La forêt nipponne Aokigahara est tristement célèbre pour être un lieu de prédilection pour les gens qui veulent se suicider. Elle porte également malheur aux cinéastes américains qui tentent de l'exploiter. Après l'accueil glacial au Festival de Cannes réservé à The Sea of Trees de Gus Van Sant où Matthew McConaughey allait s'y perdre, c'est au tour du suspense horrifique The Forest de saboter l'endroit du parfait film d'épouvante.
Il y avait pourtant matière à quelque chose d'effrayant. Sans nouvelle de sa jumelle qui s'est aventurée dans cette forêt où rôderaient des fantômes, des esprits et peut-être même des démons, Sara (Natalie Dormer de la série Game of Thrones) part au Japon pour la retrouver. Elle reçoit l'aide d'un journaliste (Taylor Kinney, un habitué de Chicago Fire) qui lui dégote un guide. Évidemment, la règle de ne pas s'écarter du "droit chemin" ne tient plus et encore moins celle de ne pas s'y trouver pendant la nuit...
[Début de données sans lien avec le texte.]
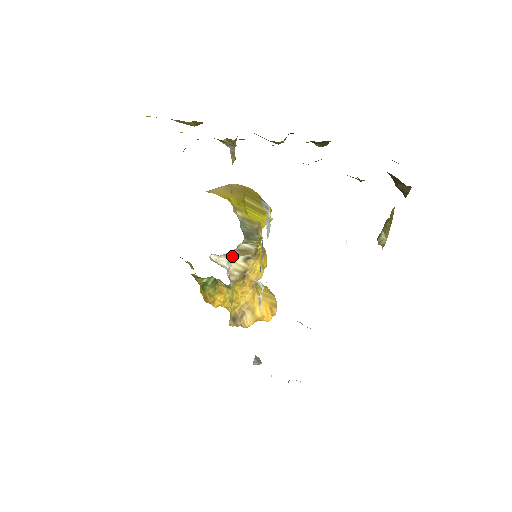
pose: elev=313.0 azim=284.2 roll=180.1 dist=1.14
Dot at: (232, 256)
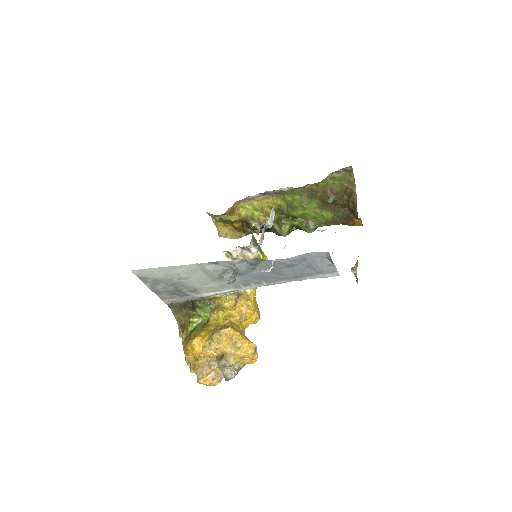
Dot at: occluded
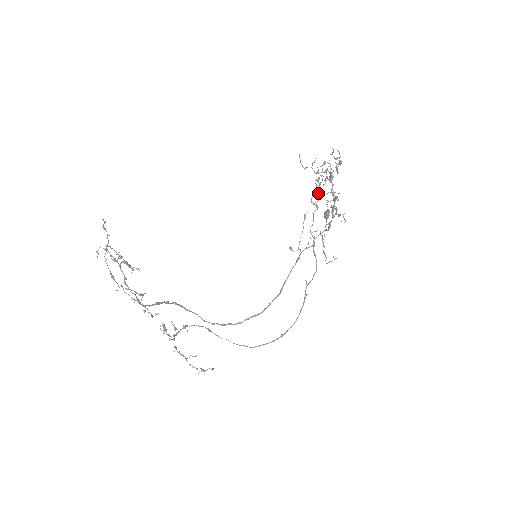
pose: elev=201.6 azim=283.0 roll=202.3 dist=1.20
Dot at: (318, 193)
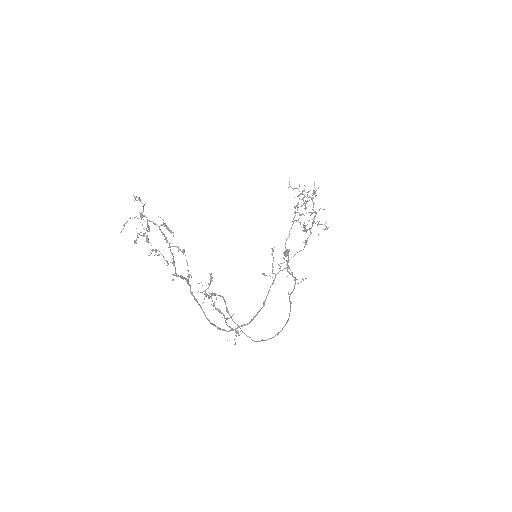
Dot at: occluded
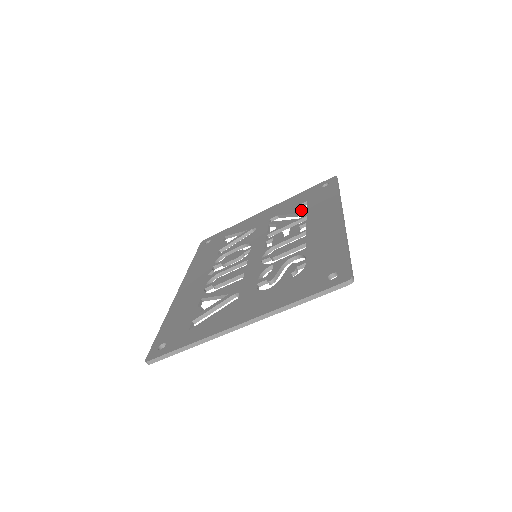
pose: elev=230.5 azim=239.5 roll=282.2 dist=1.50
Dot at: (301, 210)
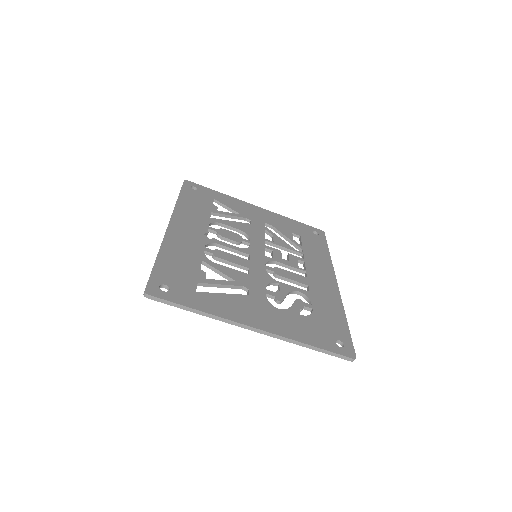
Dot at: occluded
Un malaise s'installe rapidement devant ce premier film de Jason Zada qui a fait sa marque sur Internet. Malgré trois scénaristes et la présence d'un producteur chevronné (David S. Goyer qui a beaucoup écrit pour Christopher Nolan), le long métrage ne propose rien d'autre que de reprendre tous les clichés possibles et inimaginables dans l'ordre attendu : les rêves envahissants, le sous-sol menaçant, le noir angoissant, etc. Jusqu'à cette ultime apparition téléguidée qui est omniprésente dans le cinéma horrifique américain des dernières années.
Au lieu de puiser à même la riche histoire du septième art japonais qui est spécialisé dans le surnaturel (Ugetsu, Jigoku, Onibaba, Kwaidan, House...), le récit verbeux et dénué d'humour montre plutôt que de suggérer, expliquant ce qui se passe à l'aide de trop nombreuses ellipses, surlignant presque ce transfert de la réalité à la démence. Pas question alors que la mise en scène épouse le labyrinthe mental de sa protagoniste et de cette forêt digne du Tartare. Mieux vaut suivre le sentier de la facilité, de ce passé qui continue à hanter et de ces multiples hallucinations. Cela donne une finale particulièrement risible où l'attente ne se transforme pas en frissons, mais en frustration devant tant de manipulation. On entre dans cette création avec l'espoir d'y voir développer une ambiance, une atmosphère et la promesse s'évanouit dans l'air que trop rapidement. Car oui, il y avait un potentiel dissimulé au sein de cette vulgaire boîte de Pandore.
Plutôt que de toujours lorgner vers les Insidious et les Sinister de ce monde, pourquoi ne pas avoir pris exemple sur des cinéastes locaux (comme Hideo Nakata, Sion Sono et Kiyoshi Kurosawa) afin de travestir le genre et y insuffler un réel sentiment de menace? Cela aurait évité que The Forest ne rejoigne The Woman in Black: Angel of Death, Paranormal Activity: The Marked Ones, The Devil Inside et The Unborn à la traditionnelle liste des mauvais films d'horreur qui prennent l'affiche à chaque début d'année.